SET EXERCISE: List every line in the items below that contains the word "solid". Case counts.

RAW DATA:
* BEGIN *

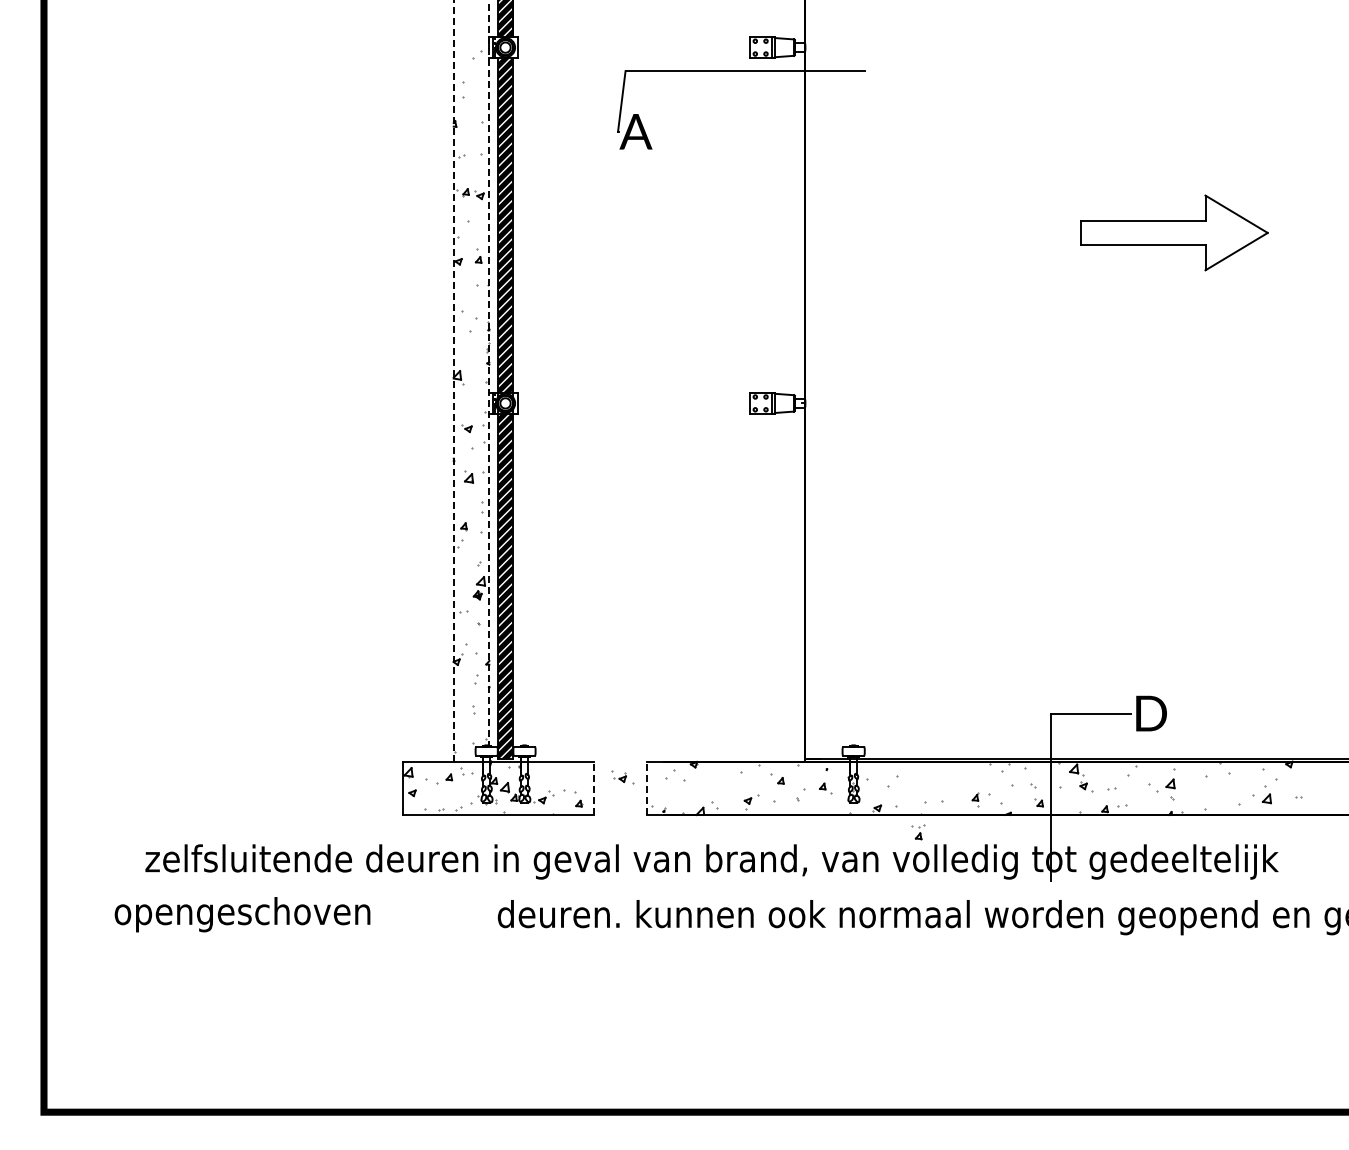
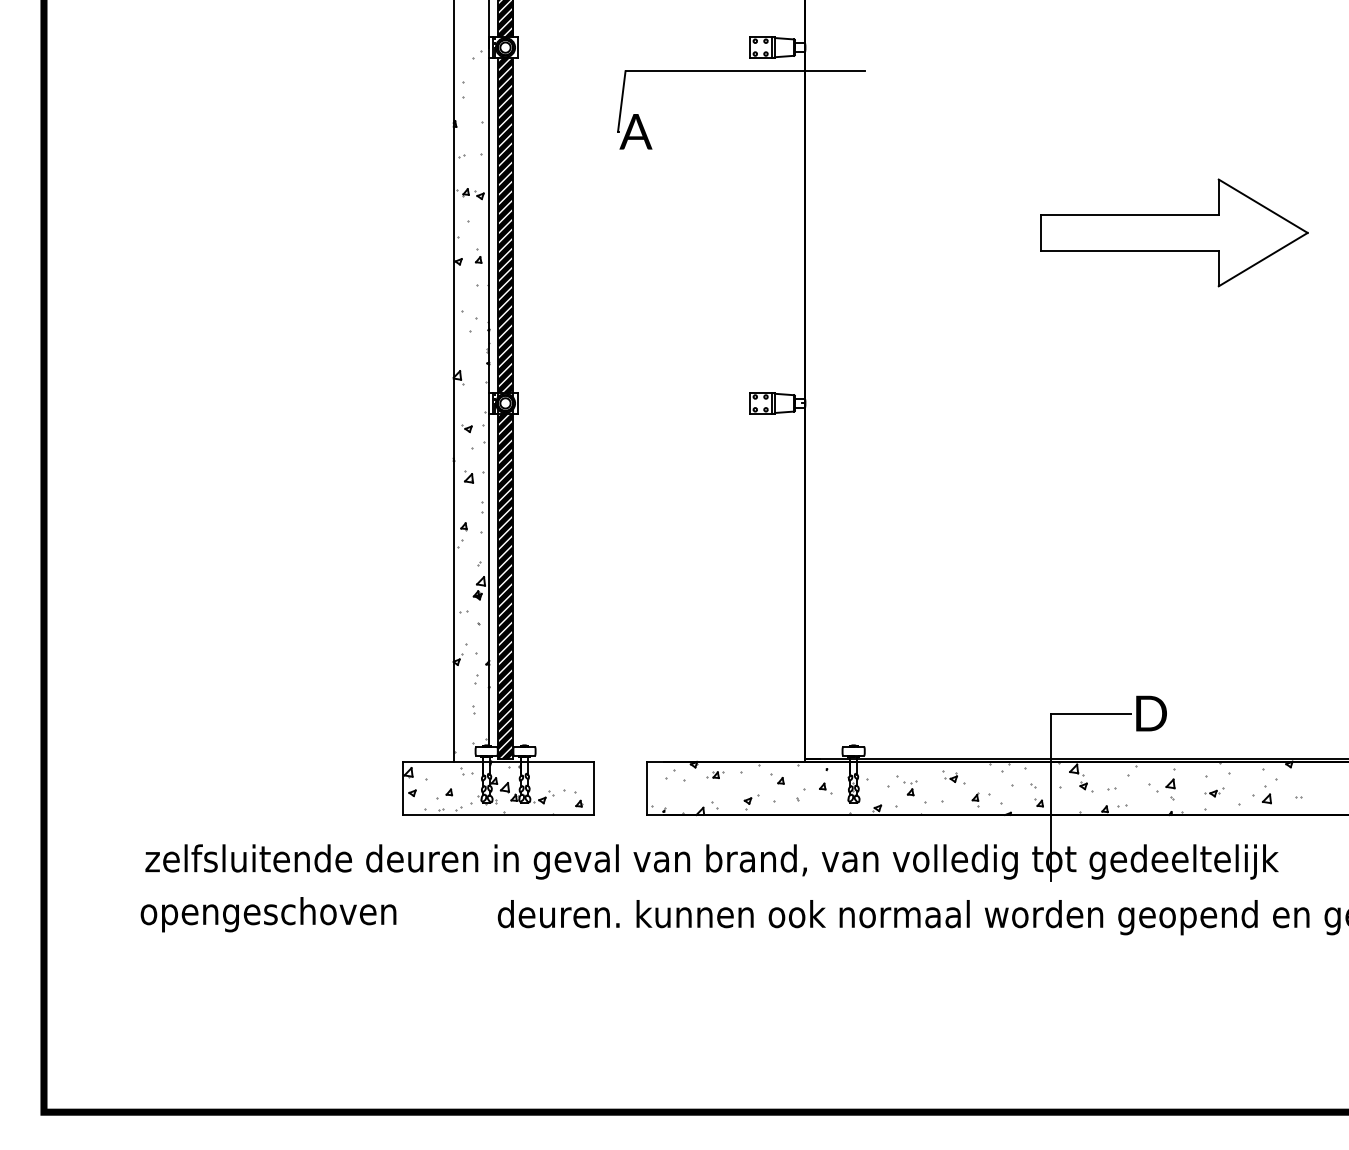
part at (1174, 232) size: 189x78 px -> 269x110 px
line at (489, 374): dashed -> solid
line at (453, 380): dashed -> solid
part at (715, 774): none -> present
part at (622, 777) position: (622, 777) -> (953, 777)
part at (444, 778) position: (444, 778) -> (444, 793)
line at (594, 788): dashed -> solid
line at (647, 788): dashed -> solid
part at (1214, 792): none -> present
part at (918, 832) position: (918, 832) -> (910, 788)
text at (242, 914) position: (242, 914) -> (268, 914)
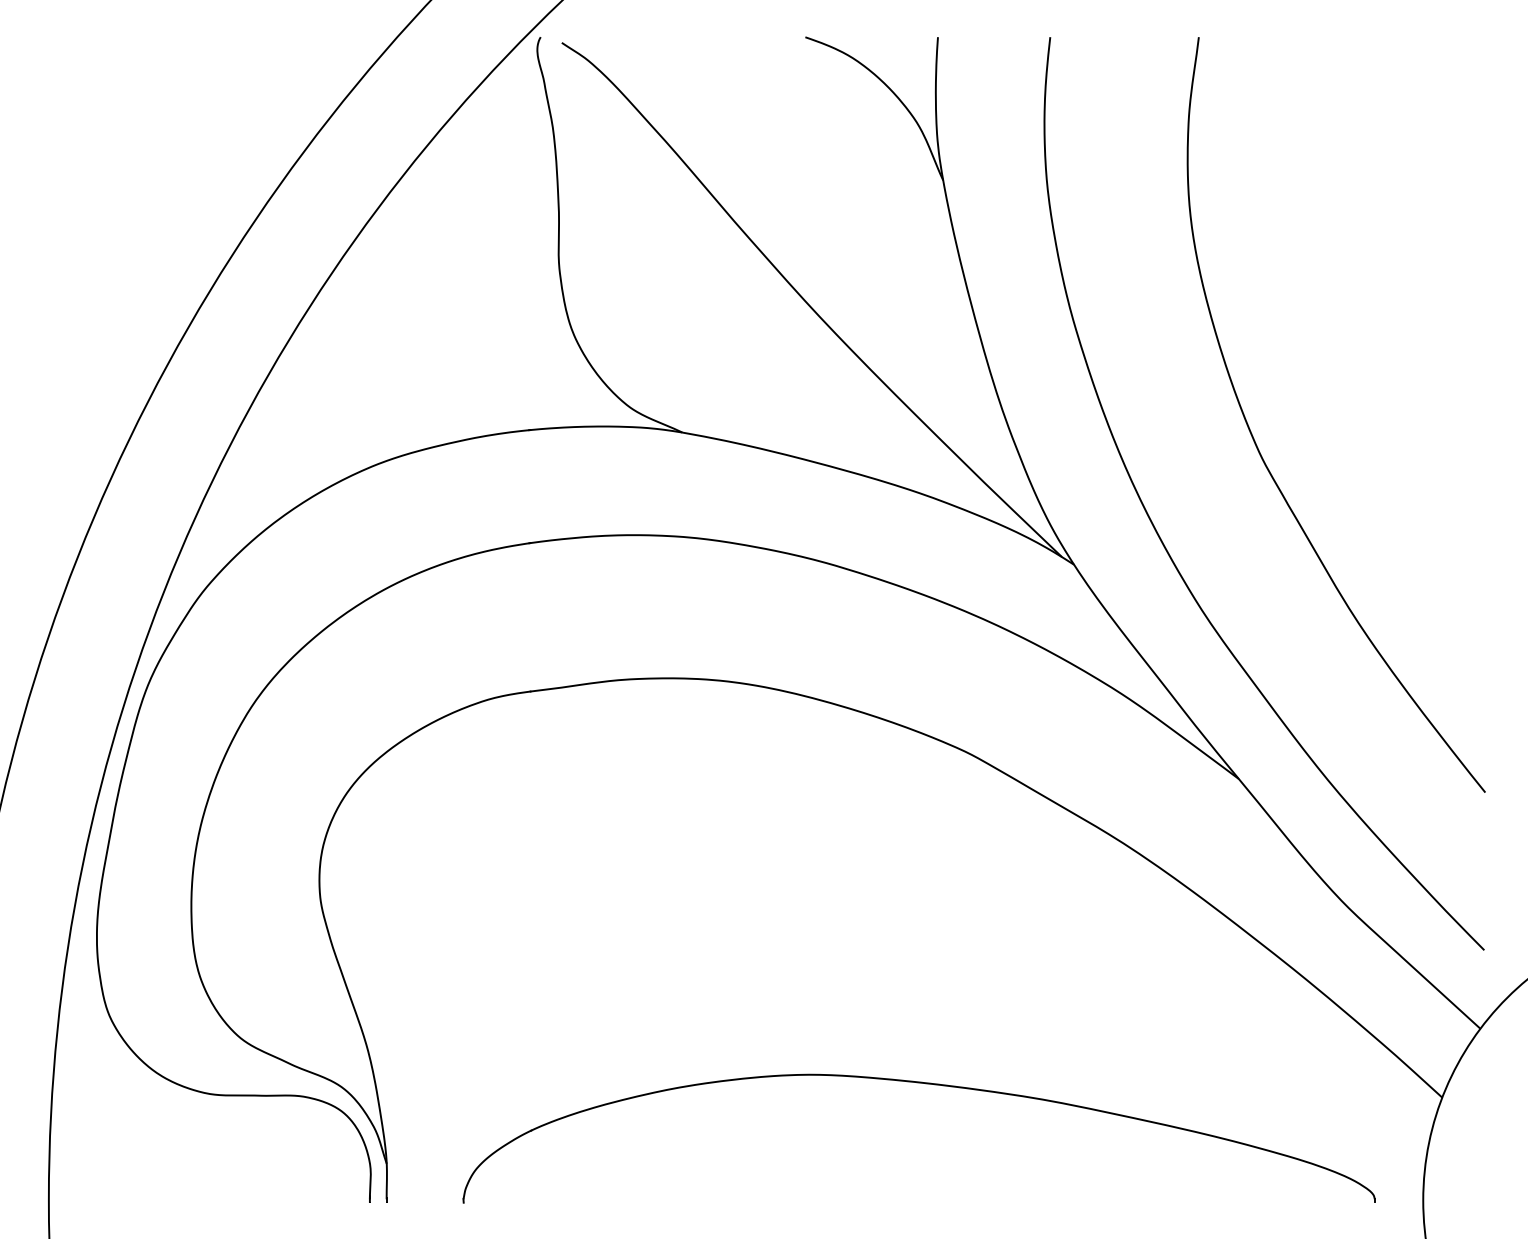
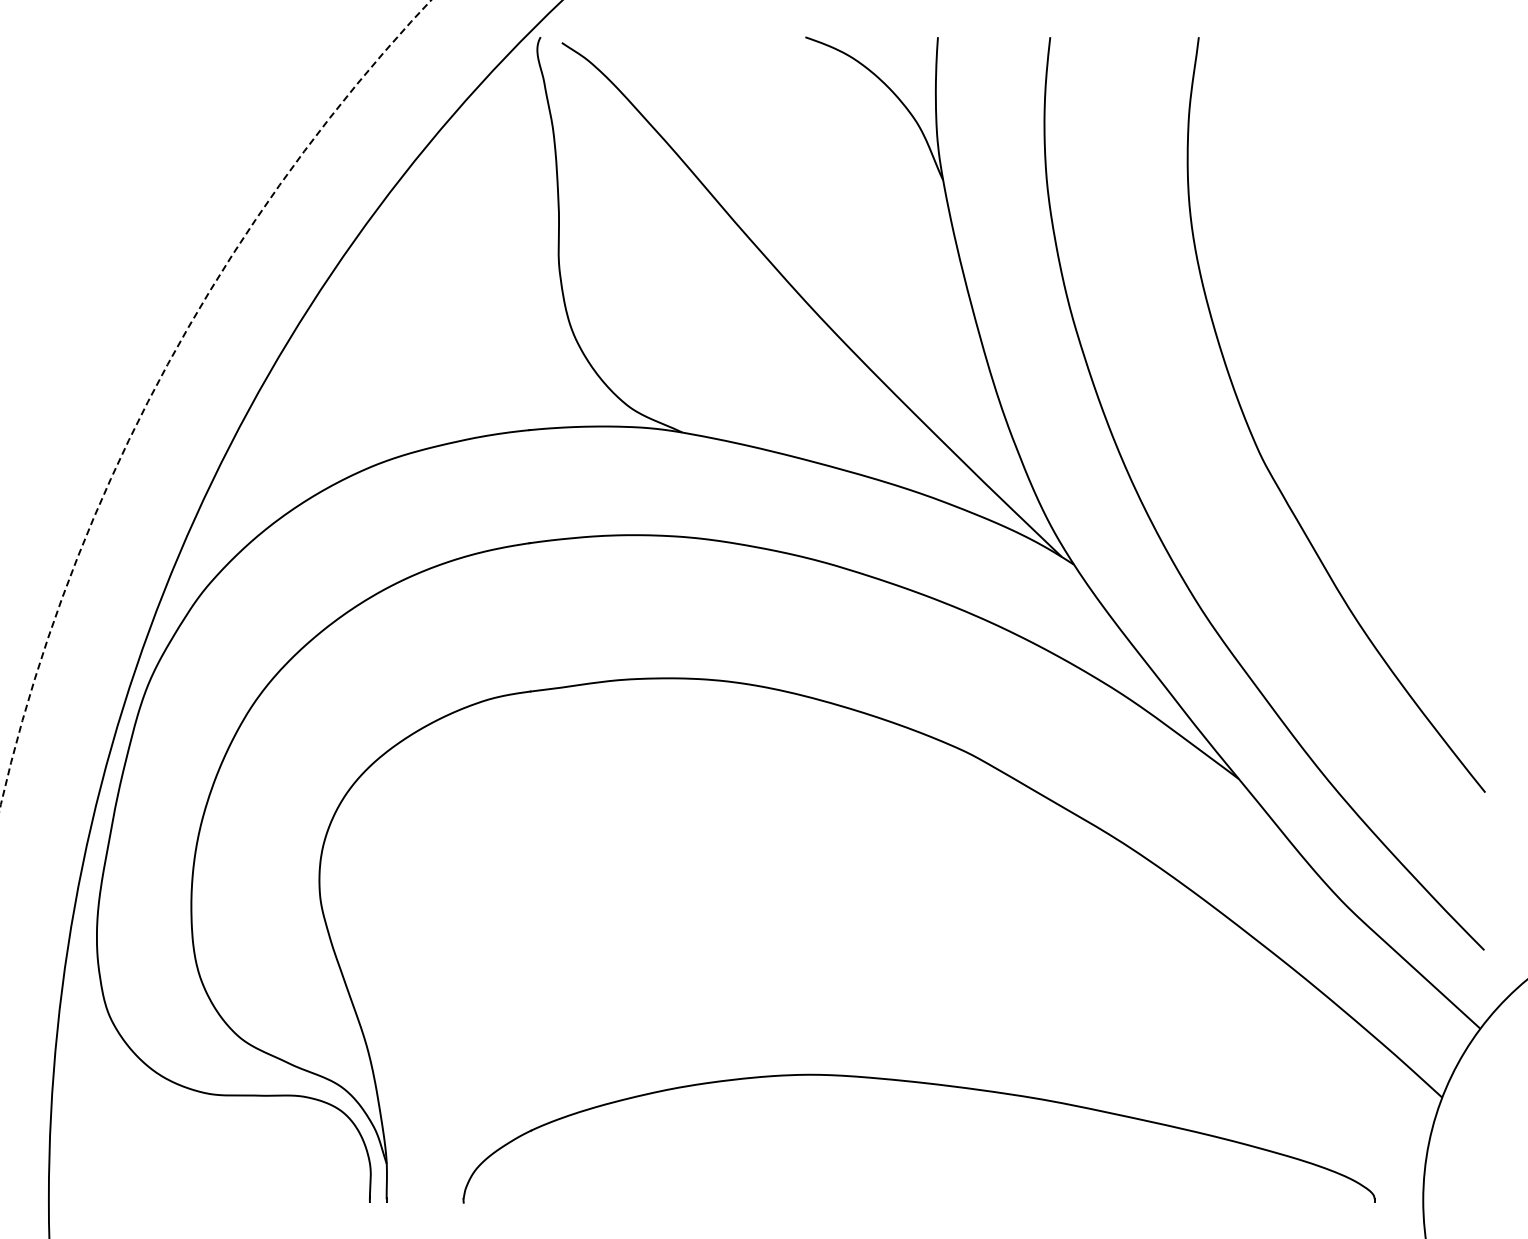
circle at (215, 404): solid -> dashed
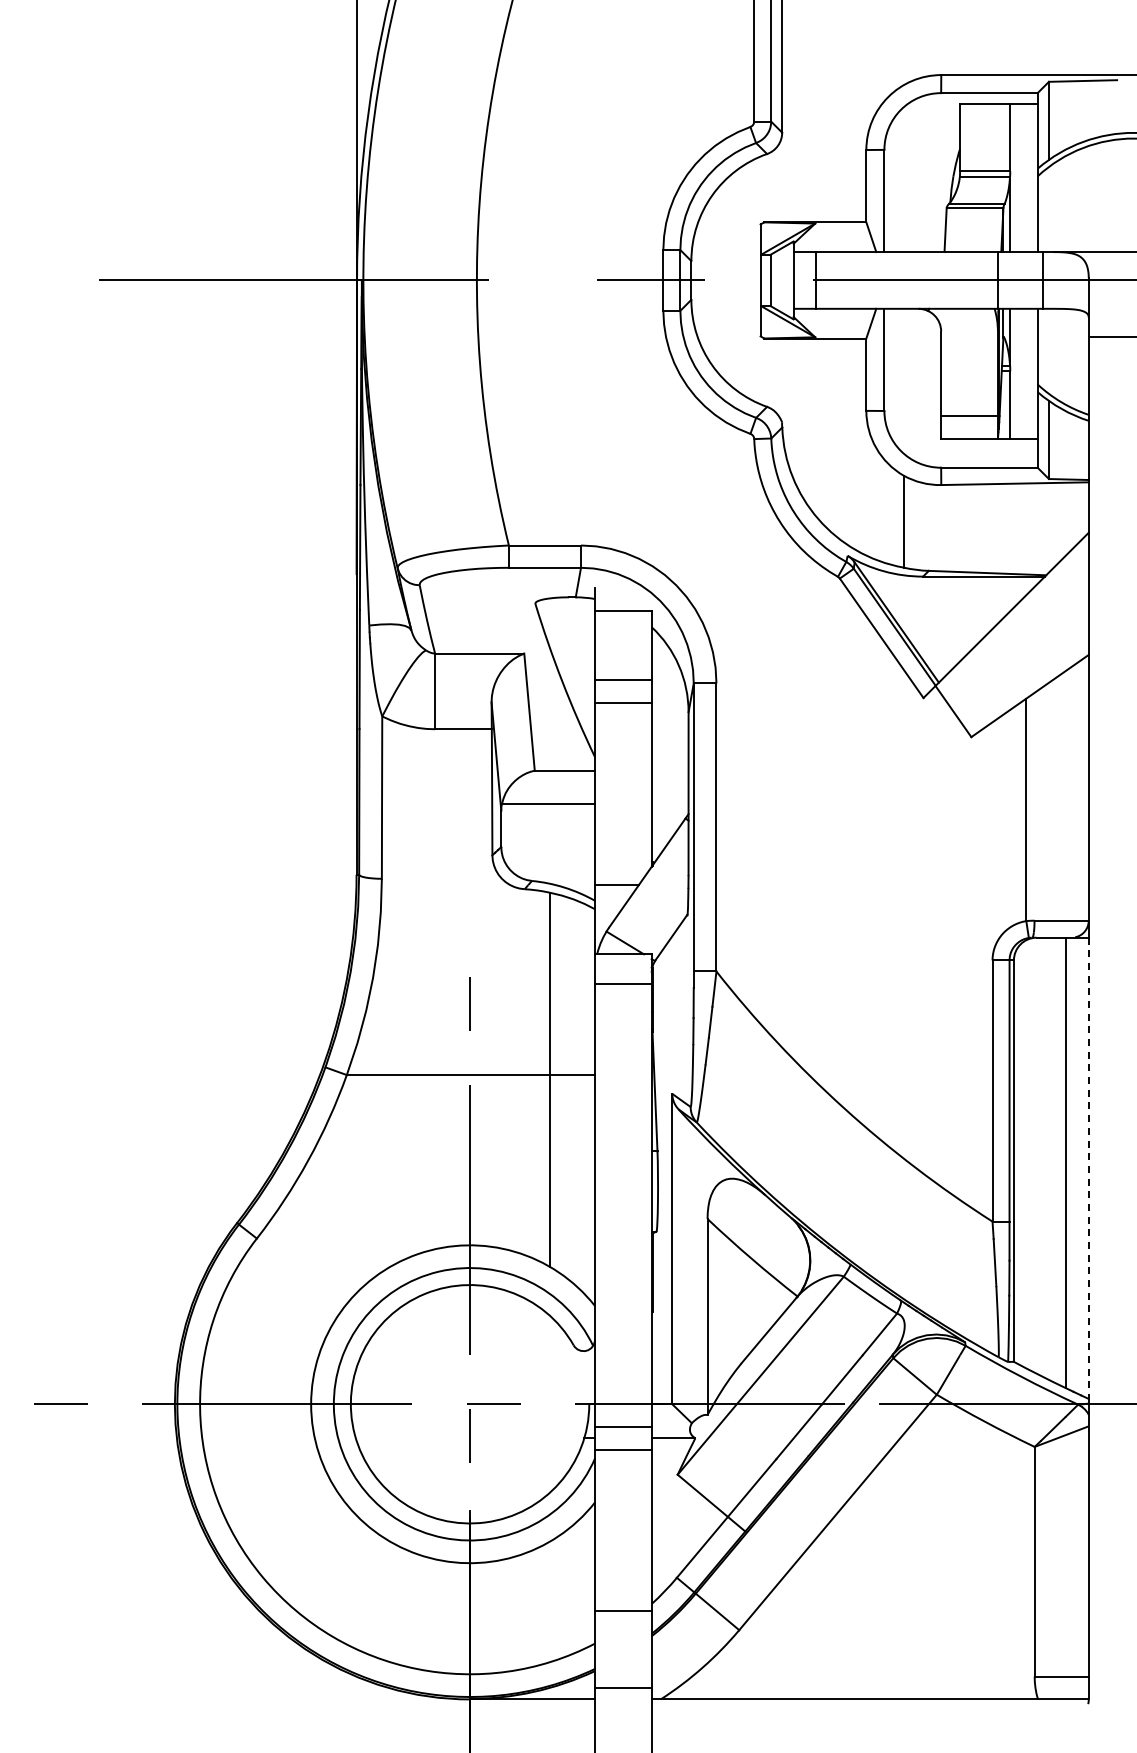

* END *

ANSWER TO THIS PROBLEM:
line at (489, 374): dashed -> solid
line at (453, 380): dashed -> solid
line at (594, 788): dashed -> solid
line at (647, 788): dashed -> solid
circle at (215, 404): solid -> dashed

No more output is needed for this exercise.